---------- Records
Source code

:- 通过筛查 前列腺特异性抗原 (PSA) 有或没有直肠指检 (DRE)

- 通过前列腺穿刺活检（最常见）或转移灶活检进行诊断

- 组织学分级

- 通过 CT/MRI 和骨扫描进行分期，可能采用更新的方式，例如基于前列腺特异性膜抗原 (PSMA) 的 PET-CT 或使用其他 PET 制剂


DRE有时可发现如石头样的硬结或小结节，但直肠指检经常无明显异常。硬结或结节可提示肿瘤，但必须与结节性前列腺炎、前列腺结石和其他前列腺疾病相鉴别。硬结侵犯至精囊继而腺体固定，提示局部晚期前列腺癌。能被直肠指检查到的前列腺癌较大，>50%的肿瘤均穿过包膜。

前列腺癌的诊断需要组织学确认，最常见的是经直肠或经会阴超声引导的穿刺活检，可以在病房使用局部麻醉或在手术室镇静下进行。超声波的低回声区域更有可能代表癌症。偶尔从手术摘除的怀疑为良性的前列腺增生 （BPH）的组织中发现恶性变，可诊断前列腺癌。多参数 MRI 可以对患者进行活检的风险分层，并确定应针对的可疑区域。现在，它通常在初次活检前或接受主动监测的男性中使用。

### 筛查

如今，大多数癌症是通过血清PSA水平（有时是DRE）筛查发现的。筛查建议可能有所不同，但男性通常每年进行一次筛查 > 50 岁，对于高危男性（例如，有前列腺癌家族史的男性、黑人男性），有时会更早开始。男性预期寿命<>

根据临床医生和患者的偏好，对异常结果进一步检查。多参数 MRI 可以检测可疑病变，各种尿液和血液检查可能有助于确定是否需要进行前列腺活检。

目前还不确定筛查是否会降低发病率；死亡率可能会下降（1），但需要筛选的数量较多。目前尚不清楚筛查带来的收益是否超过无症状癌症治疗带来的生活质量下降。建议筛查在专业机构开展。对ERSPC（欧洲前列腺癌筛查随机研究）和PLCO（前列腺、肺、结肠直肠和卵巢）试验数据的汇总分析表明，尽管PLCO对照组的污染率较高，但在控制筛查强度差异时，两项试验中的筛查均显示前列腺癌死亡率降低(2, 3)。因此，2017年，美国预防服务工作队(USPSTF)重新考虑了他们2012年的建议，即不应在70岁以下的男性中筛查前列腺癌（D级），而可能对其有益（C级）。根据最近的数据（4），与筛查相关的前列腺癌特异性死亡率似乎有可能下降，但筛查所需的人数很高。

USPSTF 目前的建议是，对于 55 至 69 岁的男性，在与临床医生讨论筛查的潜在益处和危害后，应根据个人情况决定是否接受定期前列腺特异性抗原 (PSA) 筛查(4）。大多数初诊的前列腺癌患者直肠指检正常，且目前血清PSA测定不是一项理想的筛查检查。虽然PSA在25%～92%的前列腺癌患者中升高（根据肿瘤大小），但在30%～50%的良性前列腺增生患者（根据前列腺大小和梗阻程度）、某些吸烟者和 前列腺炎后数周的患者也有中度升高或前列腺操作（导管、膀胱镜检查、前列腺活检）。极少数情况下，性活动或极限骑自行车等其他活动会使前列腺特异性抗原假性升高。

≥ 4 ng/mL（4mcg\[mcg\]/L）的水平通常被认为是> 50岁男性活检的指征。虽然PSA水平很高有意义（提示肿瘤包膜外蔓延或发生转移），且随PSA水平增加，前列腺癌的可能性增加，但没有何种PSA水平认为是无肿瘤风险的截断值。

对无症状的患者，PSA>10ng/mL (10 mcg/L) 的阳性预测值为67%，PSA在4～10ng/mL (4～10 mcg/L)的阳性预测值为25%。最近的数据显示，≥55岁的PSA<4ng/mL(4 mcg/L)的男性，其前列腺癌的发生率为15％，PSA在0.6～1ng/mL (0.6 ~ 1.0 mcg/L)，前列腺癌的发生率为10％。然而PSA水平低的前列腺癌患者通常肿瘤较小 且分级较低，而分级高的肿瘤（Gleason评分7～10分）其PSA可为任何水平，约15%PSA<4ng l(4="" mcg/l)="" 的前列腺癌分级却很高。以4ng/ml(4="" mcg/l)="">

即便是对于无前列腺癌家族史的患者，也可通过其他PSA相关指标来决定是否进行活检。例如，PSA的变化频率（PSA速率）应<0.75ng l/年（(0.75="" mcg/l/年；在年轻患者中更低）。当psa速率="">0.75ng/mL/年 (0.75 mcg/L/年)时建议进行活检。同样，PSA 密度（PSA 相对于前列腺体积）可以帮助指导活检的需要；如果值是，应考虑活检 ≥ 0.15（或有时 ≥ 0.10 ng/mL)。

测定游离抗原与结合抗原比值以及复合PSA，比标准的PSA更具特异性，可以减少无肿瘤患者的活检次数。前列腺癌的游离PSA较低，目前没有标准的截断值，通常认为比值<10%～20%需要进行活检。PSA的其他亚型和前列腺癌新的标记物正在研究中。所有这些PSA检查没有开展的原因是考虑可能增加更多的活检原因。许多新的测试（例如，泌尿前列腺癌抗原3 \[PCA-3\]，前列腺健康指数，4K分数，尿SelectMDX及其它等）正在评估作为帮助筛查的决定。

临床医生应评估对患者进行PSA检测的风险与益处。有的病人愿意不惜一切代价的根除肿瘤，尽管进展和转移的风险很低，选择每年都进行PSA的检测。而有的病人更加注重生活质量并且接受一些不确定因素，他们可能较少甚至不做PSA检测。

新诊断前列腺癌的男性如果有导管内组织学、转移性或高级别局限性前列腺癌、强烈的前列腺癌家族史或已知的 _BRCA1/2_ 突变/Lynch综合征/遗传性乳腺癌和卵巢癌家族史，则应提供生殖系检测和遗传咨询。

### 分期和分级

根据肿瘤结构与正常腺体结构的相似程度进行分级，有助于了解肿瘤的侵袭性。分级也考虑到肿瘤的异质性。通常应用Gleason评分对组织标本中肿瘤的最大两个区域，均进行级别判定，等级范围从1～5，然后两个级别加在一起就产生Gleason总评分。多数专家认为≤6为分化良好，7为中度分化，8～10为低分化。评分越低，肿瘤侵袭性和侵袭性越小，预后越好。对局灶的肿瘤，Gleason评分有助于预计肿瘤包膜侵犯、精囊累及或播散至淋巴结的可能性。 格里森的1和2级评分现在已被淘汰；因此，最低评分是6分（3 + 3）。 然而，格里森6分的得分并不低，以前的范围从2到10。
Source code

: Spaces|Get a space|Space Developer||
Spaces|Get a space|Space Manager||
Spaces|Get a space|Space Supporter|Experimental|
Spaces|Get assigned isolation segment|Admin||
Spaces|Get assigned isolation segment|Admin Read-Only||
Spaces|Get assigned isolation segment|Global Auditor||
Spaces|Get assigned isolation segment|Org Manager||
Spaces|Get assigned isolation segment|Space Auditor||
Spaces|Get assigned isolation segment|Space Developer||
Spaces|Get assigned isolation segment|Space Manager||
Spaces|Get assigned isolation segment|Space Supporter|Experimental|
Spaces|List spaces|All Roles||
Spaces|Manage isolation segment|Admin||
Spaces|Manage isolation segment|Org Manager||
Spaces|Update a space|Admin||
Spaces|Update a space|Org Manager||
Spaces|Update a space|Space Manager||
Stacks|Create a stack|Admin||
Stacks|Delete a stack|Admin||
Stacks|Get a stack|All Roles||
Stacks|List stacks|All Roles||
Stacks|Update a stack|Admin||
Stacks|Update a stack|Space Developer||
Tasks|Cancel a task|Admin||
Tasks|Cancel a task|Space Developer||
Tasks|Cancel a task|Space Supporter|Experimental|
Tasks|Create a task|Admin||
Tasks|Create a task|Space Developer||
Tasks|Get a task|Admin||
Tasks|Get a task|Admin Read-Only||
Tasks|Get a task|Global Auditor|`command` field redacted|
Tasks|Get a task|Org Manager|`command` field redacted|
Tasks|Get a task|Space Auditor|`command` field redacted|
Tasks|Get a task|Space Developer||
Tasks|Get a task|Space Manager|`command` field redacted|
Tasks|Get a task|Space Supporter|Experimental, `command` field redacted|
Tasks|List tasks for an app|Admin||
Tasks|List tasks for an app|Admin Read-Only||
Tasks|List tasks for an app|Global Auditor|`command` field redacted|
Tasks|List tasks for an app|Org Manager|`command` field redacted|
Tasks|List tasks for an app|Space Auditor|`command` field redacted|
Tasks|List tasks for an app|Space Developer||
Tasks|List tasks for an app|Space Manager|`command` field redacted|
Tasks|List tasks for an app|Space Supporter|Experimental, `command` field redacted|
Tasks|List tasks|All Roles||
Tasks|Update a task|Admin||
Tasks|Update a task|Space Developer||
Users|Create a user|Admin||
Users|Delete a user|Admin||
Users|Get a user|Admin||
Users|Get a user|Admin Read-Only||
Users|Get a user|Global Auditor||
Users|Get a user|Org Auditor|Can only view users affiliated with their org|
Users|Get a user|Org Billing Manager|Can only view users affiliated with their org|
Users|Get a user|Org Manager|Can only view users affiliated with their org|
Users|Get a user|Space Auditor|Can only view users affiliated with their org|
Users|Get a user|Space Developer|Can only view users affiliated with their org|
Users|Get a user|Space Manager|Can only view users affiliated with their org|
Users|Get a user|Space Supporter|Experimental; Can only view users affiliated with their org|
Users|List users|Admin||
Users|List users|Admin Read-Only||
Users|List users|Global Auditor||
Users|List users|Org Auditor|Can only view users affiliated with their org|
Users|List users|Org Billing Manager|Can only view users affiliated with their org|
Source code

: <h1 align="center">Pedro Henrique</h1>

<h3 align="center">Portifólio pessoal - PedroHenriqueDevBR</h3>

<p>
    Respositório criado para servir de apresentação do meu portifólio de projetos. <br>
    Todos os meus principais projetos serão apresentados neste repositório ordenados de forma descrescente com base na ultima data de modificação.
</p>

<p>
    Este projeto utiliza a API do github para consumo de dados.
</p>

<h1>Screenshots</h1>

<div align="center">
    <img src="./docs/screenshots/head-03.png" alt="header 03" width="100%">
--------------------
Copy exactly, and only, the lines from the one containing "Users|Get a user|Admin Read-Only||" through the last line of the listing.

◆ Expected answer:
Users|Get a user|Admin Read-Only||
Users|Get a user|Global Auditor||
Users|Get a user|Org Auditor|Can only view users affiliated with their org|
Users|Get a user|Org Billing Manager|Can only view users affiliated with their org|
Users|Get a user|Org Manager|Can only view users affiliated with their org|
Users|Get a user|Space Auditor|Can only view users affiliated with their org|
Users|Get a user|Space Developer|Can only view users affiliated with their org|
Users|Get a user|Space Manager|Can only view users affiliated with their org|
Users|Get a user|Space Supporter|Experimental; Can only view users affiliated with their org|
Users|List users|Admin||
Users|List users|Admin Read-Only||
Users|List users|Global Auditor||
Users|List users|Org Auditor|Can only view users affiliated with their org|
Users|List users|Org Billing Manager|Can only view users affiliated with their org|
Source code

: <h1 align="center">Pedro Henrique</h1>

<h3 align="center">Portifólio pessoal - PedroHenriqueDevBR</h3>

<p>
    Respositório criado para servir de apresentação do meu portifólio de projetos. <br>
    Todos os meus principais projetos serão apresentados neste repositório ordenados de forma descrescente com base na ultima data de modificação.
</p>

<p>
    Este projeto utiliza a API do github para consumo de dados.
</p>

<h1>Screenshots</h1>

<div align="center">
    <img src="./docs/screenshots/head-03.png" alt="header 03" width="100%">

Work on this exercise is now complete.